DepState: Detecting Synchronization Failure Bugs in Distributed Database Management Systems
DDBMSs are crucial for managing large-scale distributed data. Unlike single-node databases, they are deployed across clusters, distributing data among multiple nodes. The synchronization process is typically used in DDBMSs to maintain data consistency against data and cluster updates. Due to its complexity, bugs in the synchronization process are inevitable and can lead to failures. These failures may result in data inconsistencies, transaction errors, or even cluster crashes, all of which severely compromise the availability and reliability of DDBMSs. However, there has been relatively little focus on testing the DDBMS synchronization process.
In this paper, we propose DepState, a framework to detect synchronization failure bugs. DepState enhances the testing of synchronization processes by simulating the complexities of data sharding and the dynamic conditions of cluster environments. It establishes dependencies between tables across multiple nodes, closely reflecting real-world scenarios. Furthermore, the framework systematically introduces controlled variations in cluster states.

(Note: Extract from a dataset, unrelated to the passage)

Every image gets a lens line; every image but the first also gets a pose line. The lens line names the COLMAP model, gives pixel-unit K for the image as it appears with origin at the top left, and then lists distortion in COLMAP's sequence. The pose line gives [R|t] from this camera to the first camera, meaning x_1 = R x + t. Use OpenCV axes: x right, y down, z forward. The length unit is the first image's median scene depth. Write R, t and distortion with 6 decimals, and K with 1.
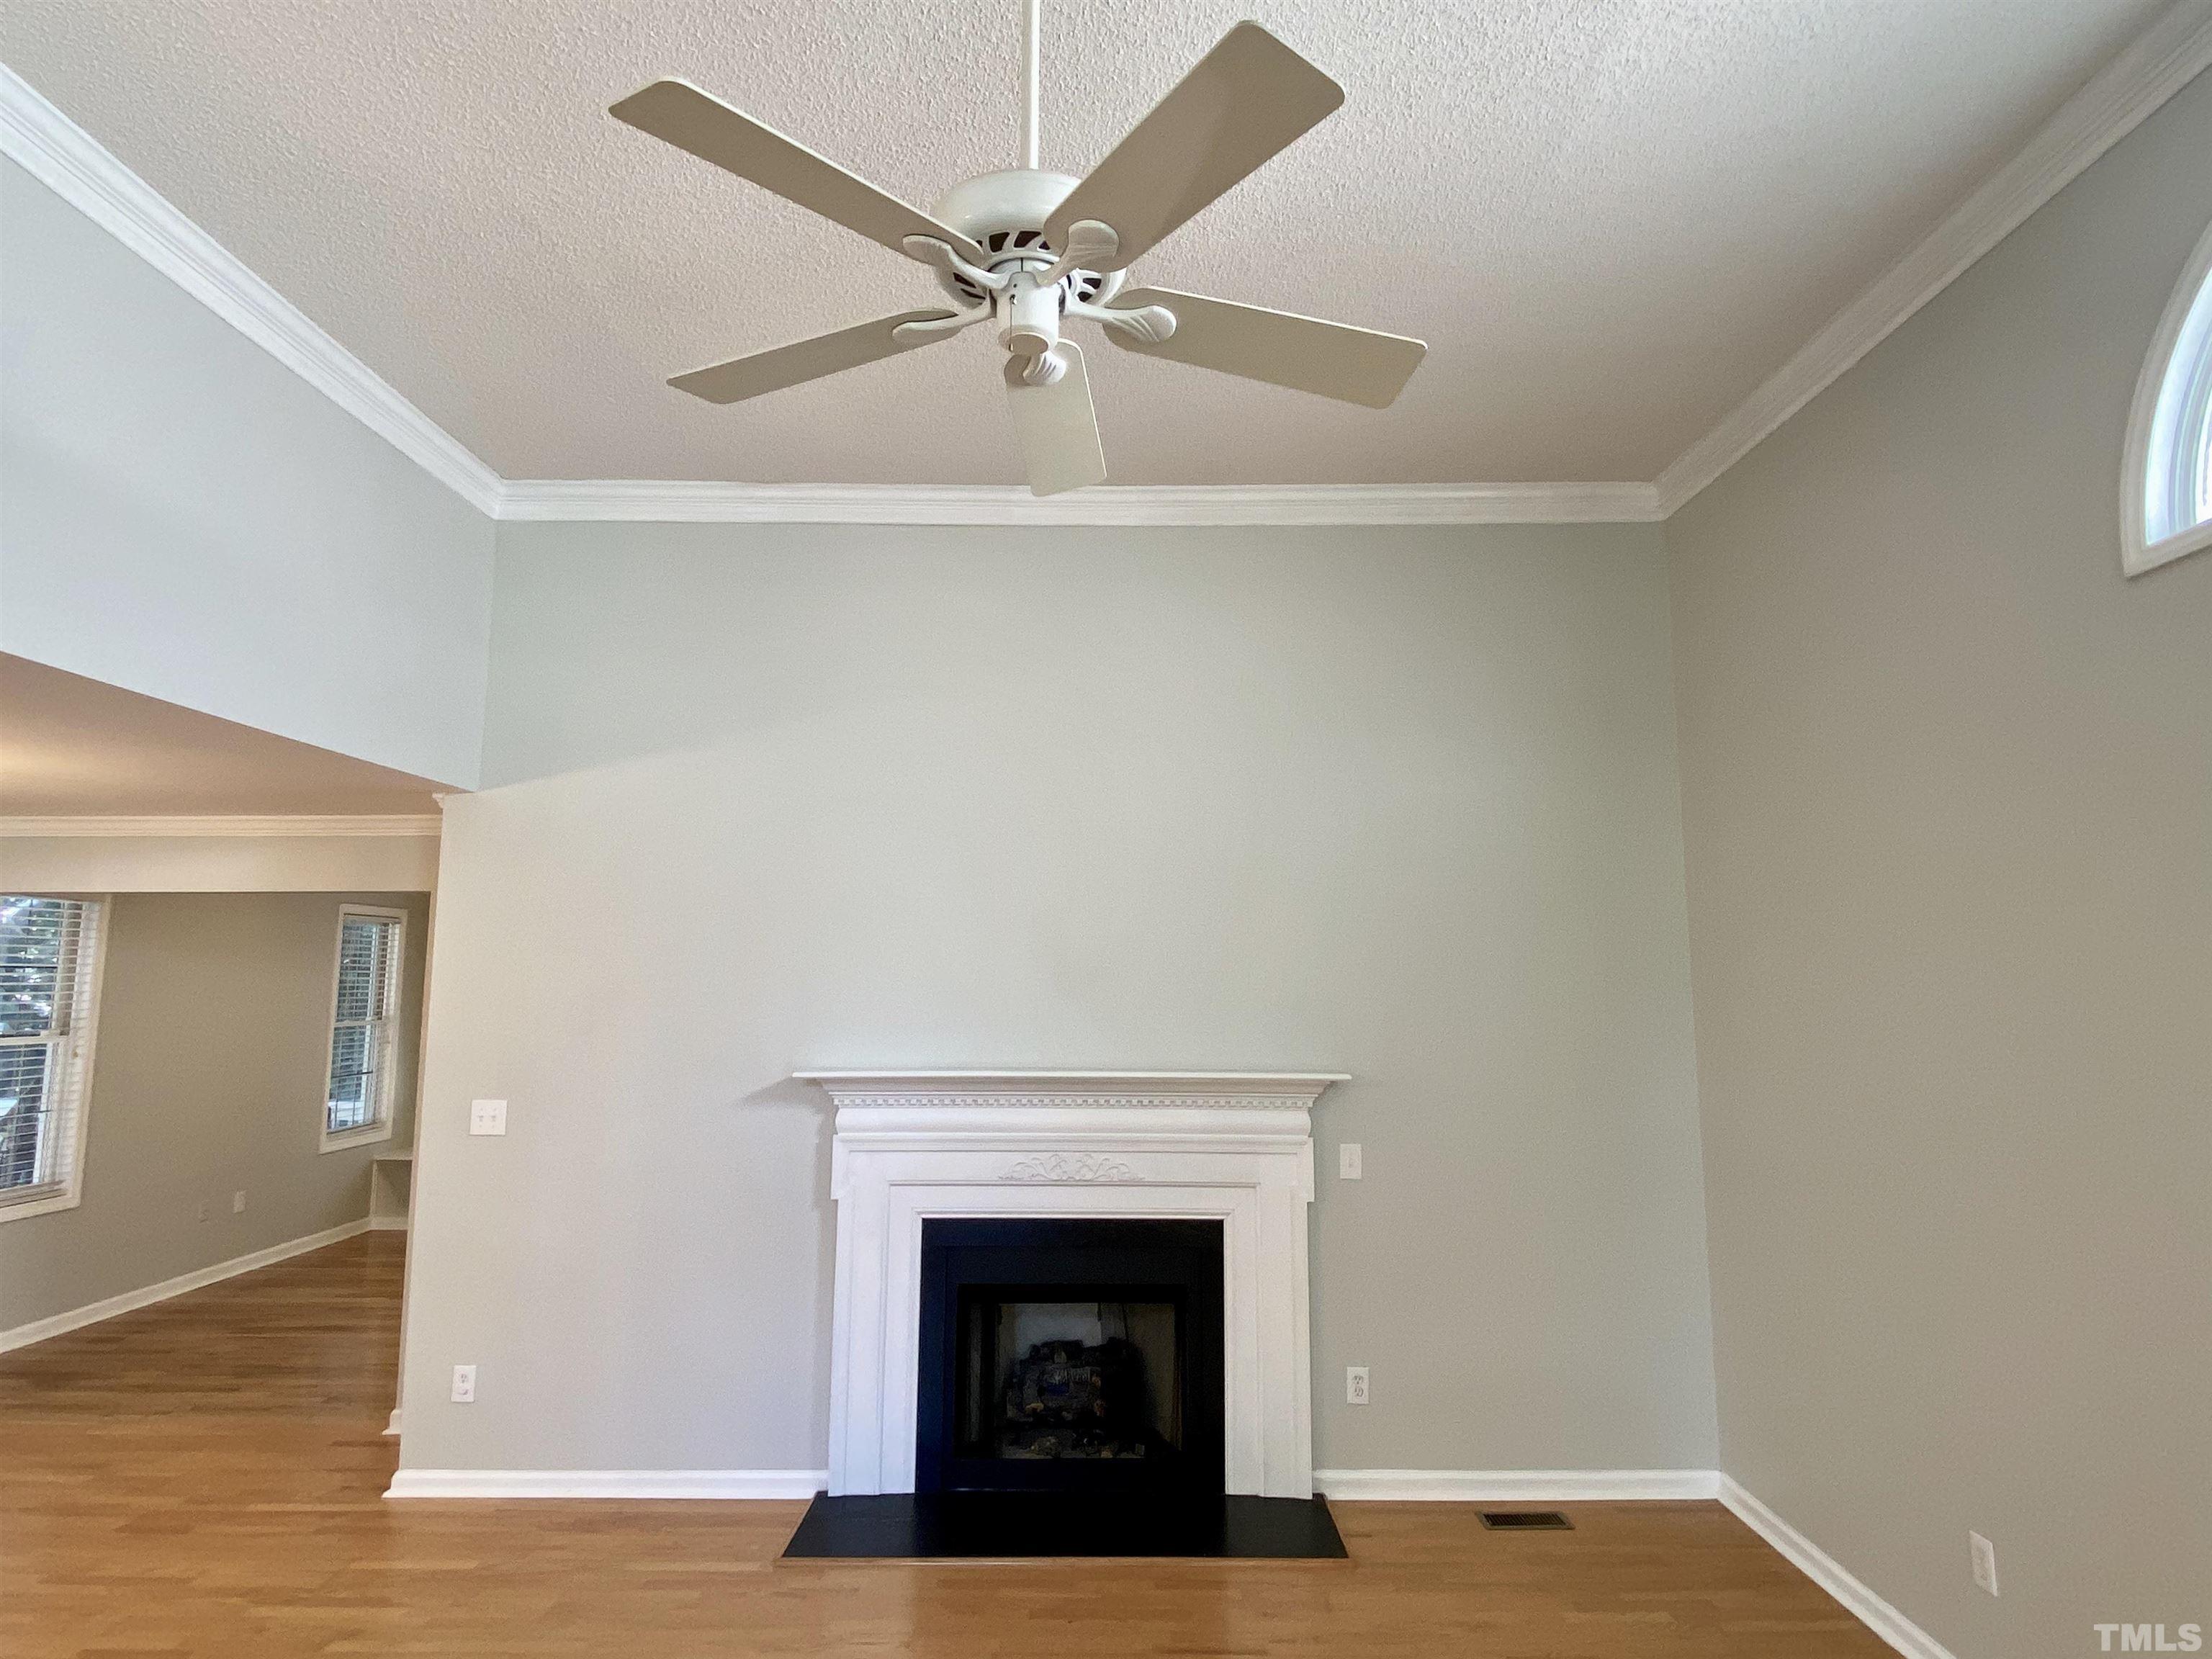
lens RADIAL K [[1225.1, 0, 1093.1], [0, 1225.1, 836.4], [0, 0, 1]] dist [0.030565, -0.031684]
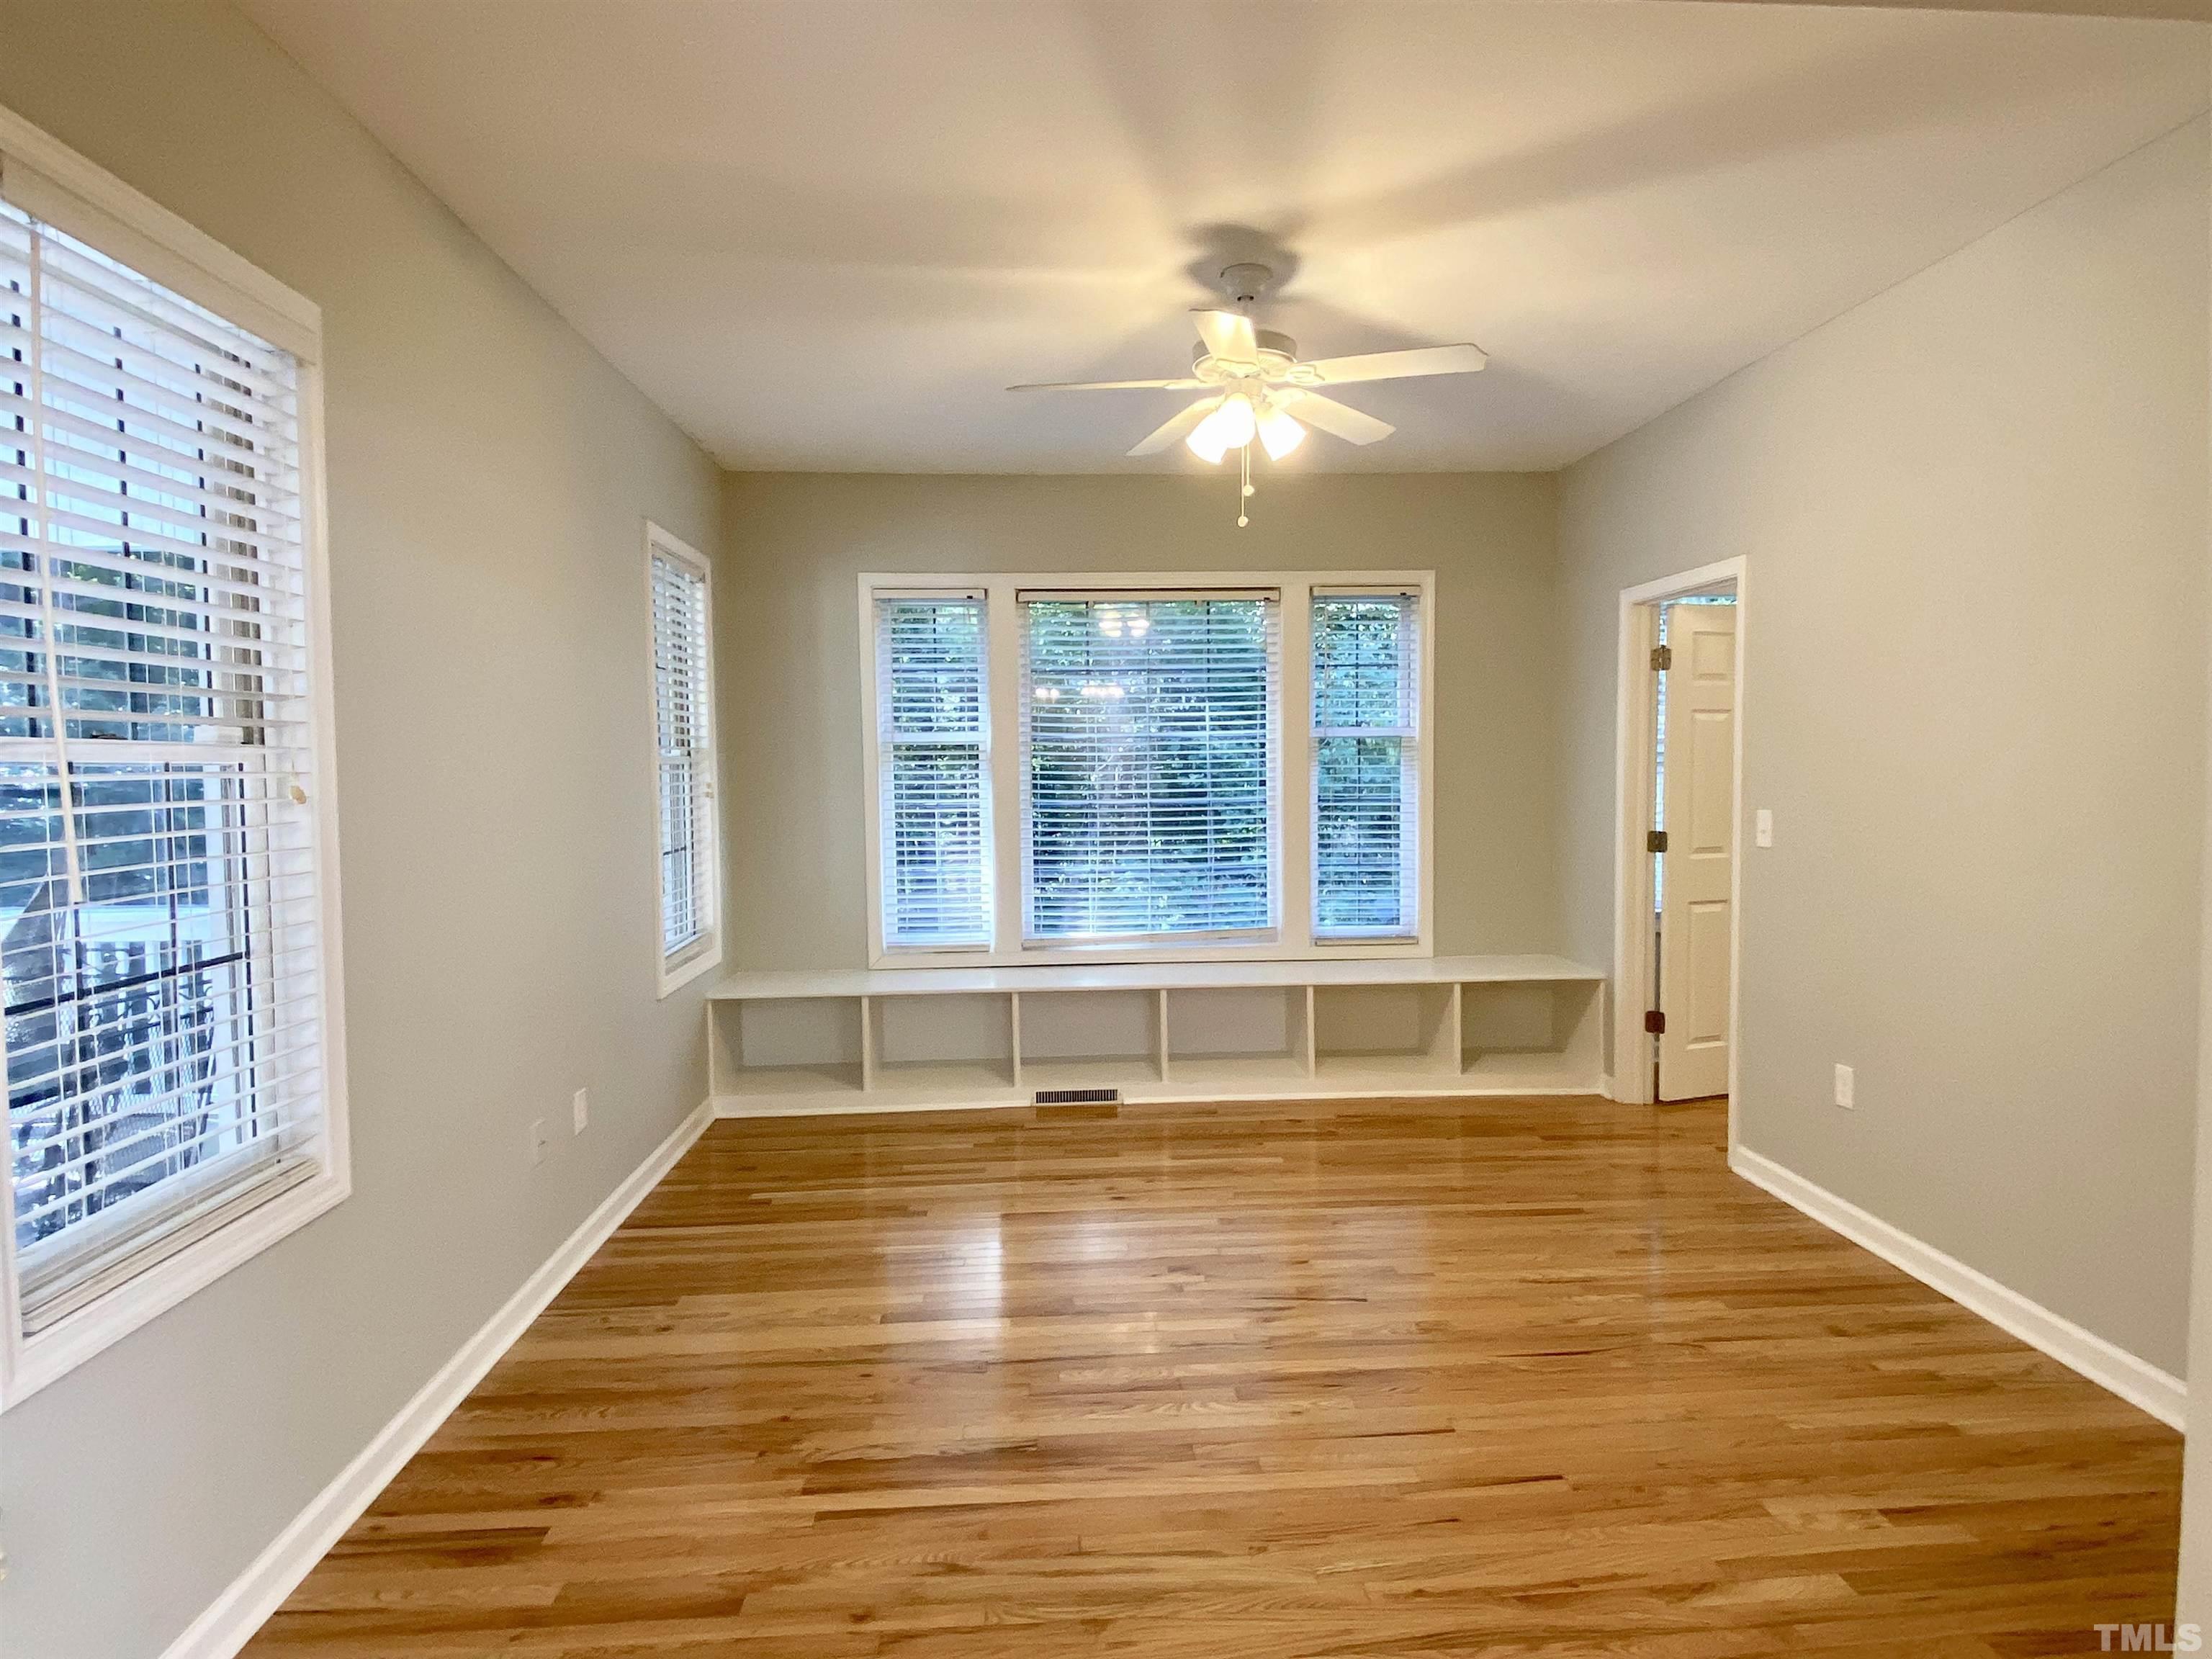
lens RADIAL K [[1225.1, 0, 1110.7], [0, 1225.1, 833.4], [0, 0, 1]] dist [0.030565, -0.031684]
pose [[0.997660, -0.012650, 0.067189, -0.614078], [0.000787, 0.984794, 0.173722, 0.125805], [-0.068365, -0.173263, 0.982500, 0.630177]]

We utilize DepState on three DDBMSs, namely MySQL NDB Cluster, MySQL InnoDB Cluster, and MariaDB Galera Cluster. DepState finds 22 new vulnerabilities, of which 11 have already been confirmed. We also compare DepState against state-of-the-art tools. DepState finds 11 more synchronization failure bugs and covers 37.5%-66.5%, 42.4%-83.3%, 36.8%-54.8%, and 27.8%-54.2% more lines in synchronization-related functions than Jepsen, SQLsmith, SQLancer, and Mozi in 24 hours.